La première me semble tenir à l’extrême soin que vous prenez toujours pour vous informer et vous documenter, soin auquel même le lecteur le moins averti ne peut manquer d’être sensible. Quand vous écriviez Faut-il partager l’Algérie ? – question à quoi l’histoire s’est chargée de répondre plus vite que vous ne le prévoyiez – vous passiez d’abord en revue toutes les expériences acquises : une confédération devenue fédération, la Suisse ; une colonie bi-communautaire devenue fédération, le Canada ; une fédération, l’Union Indienne ; deux partitions, le Pakistan et la Palestine ; un fédéralisme personnel, Chypre. Travaillant sur la Chine, vous vous entourez d’ouvrages de spécialistes, et vous comparez à chaque instant vos impressions avec celles de voyageurs anciens ou contemporains. Votre introduction aux enquêtes parues l’an dernier sous le titre Décentraliser les responsabilités représente, sous une forme ramassée, l’une des études les plus solides et réfléchies jamais offertes de ce problème. La bibliographie du Mal français comprend plusieurs centaines de titres (comme vous êtes aussi prévenant, ceux d’auteurs membres de cette Compagnie ne manquent pas à la liste). De la part d’un homme d’État maintes fois investi des plus lourdes charges, ce zèle studieux met le lecteur en confiance : sentiment qui est pour vous une vertu, et que vous tenez à inspirer aux autres parce que, si je vous ai bien lu, il inspire toute votre vie.
Et puis, vous n’ennuyez jamais ; grâce, peut-être, à la formule de composition et d’écriture que vous avez adoptée. Vos gros livres ne sont pas seulement articulés en parties et en chapitres. Vous subdivisez chaque chapitre en segments d’une, deux ou trois pages, souvent même une demie, qui conservent une indépendance relative. Le passage d’un segment au suivant invite à une pause, le lecteur reprend son souffle, des ouvrages qui approchent ou dépassent cinq cents pages ne donnent pas une impression de lourdeur ; ils sont, si j’ose dire, aérés.
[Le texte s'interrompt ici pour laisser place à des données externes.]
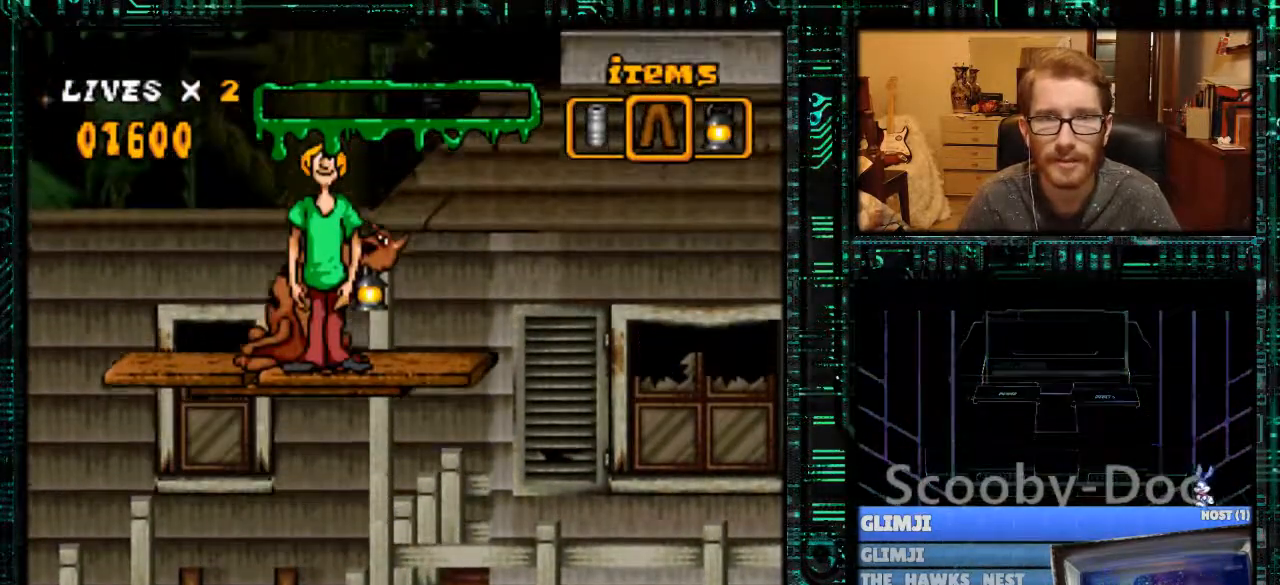
{"buttons": ["Y"], "events": [[367, "DPAD_RIGHT", "down"], [400, "DPAD_RIGHT", "up"]]}
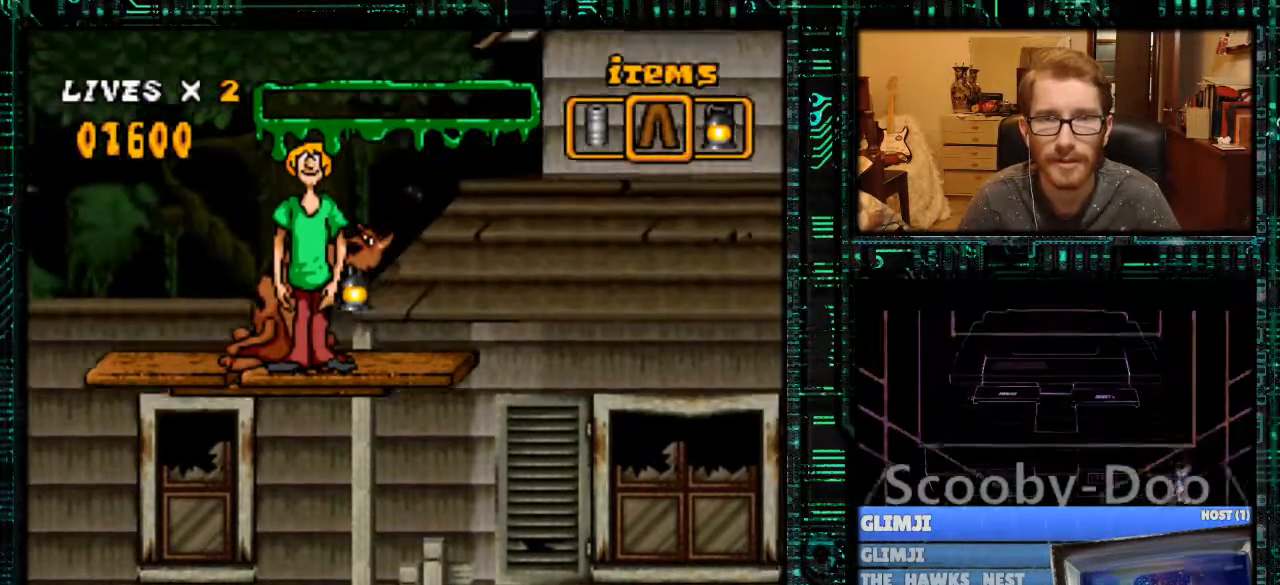
{"buttons": ["Y"], "events": [[200, "DPAD_RIGHT", "down"], [467, "DPAD_RIGHT", "up"]]}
Procédé d’écriture qu’on pourrait appeler cinématographique. Chaque segment correspond à ce que, dans son langage, le cinéaste nomme plan, ou séquence. Comme lui, vous pratiquez l’art du découpage ; je crois bien qu’on pourrait transposer Quand la Chine et le Mal français en films sans y rien modifier et en suivant exactement le texte, tant celui-ci donne toujours une expression imagée à des considérations abstraites ou mêmes théoriques. Vous avez, Monsieur, le don du scénario. Rien ne le montre mieux que votre adresse à condenser plusieurs conversations en une. Telles que vous en avez fait la synthèse, vos rencontres avec Chou En-lai et d’autres personnalités, mises à l’écran, sembleraient d’une vérité plus criante que des documentaires pris sur le vif.
Enfin, vos livres intriguent et séduisent parce qu’ils se matérialisent sous nos yeux comme par l’effet d’un tour de prestidigitation. Vous les tirez d’une existence déjà si pleine que nous n’arrivons pas à imaginer dans quel recoin caché vous pouviez les mûrir. Comment un homme qui, depuis vingt ans, fut simultanément ou en succession diplomate, parlementaire, conseiller général, maire, plusieurs fois ministre, secrétaire général d’un grand parti politique, président de commissions d’enquêtes et père d’une nombreuse famille, a-t-il trouvé le temps d’écrire ? Vos journées et vos nuits doivent être beaucoup plus chargées que celles de Mlle Wang, qui souleva pourtant votre admiration en Chine ! Tout créateur a ses secrets de fabrication. Il me suffit d’en connaître un : l’aide efficace et attentive que Mme Alain Peyrefitte vous apporte. Permettez-moi de l’associer à votre gloire.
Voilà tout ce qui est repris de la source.